Of the seven Turks sent back to Ankara, Dogan is the fourth to be convicted. He may appeal to the Supreme Court of Appeals, but a Turkish journalist based in Bucharest, Necdet Celik, told BIRN that the process was likely to take years to resolve.
“It will take a long time. Any conviction longer than five years goes to the Supreme Court of Appeals, and the trials could last for years,” he said.
After the controversial rendition, Turkey showed its appreciation by repairing the damaged Presidential Palace in Chisinau for President Igor Dodon. Some Turkish companies also received important contracts to build roads and a national sports arena in Moldova.
Two weeks ago, the Moldovan Security and Intelligence Service, SIS, submitted a report on the expulsion of Turkish citizens to the Parliamentary Security and Public Order Committee.

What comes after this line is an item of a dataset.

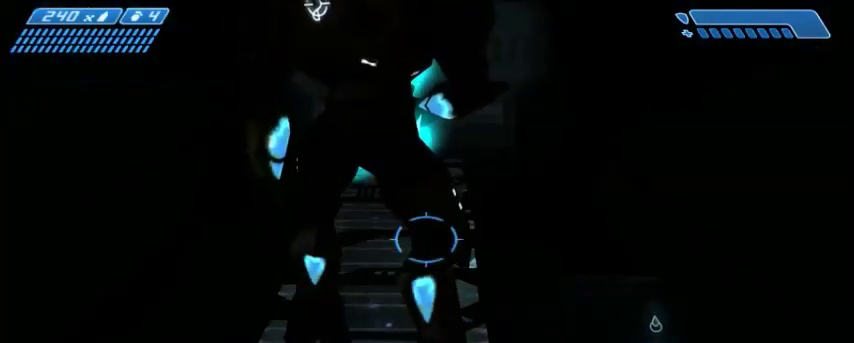
{"keys": ["s"], "mouse": [], "events": [[467, "s", "down"]]}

Members of the committee have not read yet the document, but have promised to do so shortly.
On June 11, meanwhile, the European Court of Human Rights, ECHR, ruled that the country had violated the rights of the seven Turkish nationals by deporting them to Turkey.
The ECHR noted that in the applications for asylum that the Turkish citizens filed in Moldova before their arrests, they clearly expressed their fear of being politically persecuted in their country of origin.
The court ordered the government in Chisinau to pay 25,000 euros each to five of the Turkish citizens who took their cases to the ECHR, for violating articles 5.1 and 8 of the Human Rights Convention. The two others are about to file the same cases against Moldova.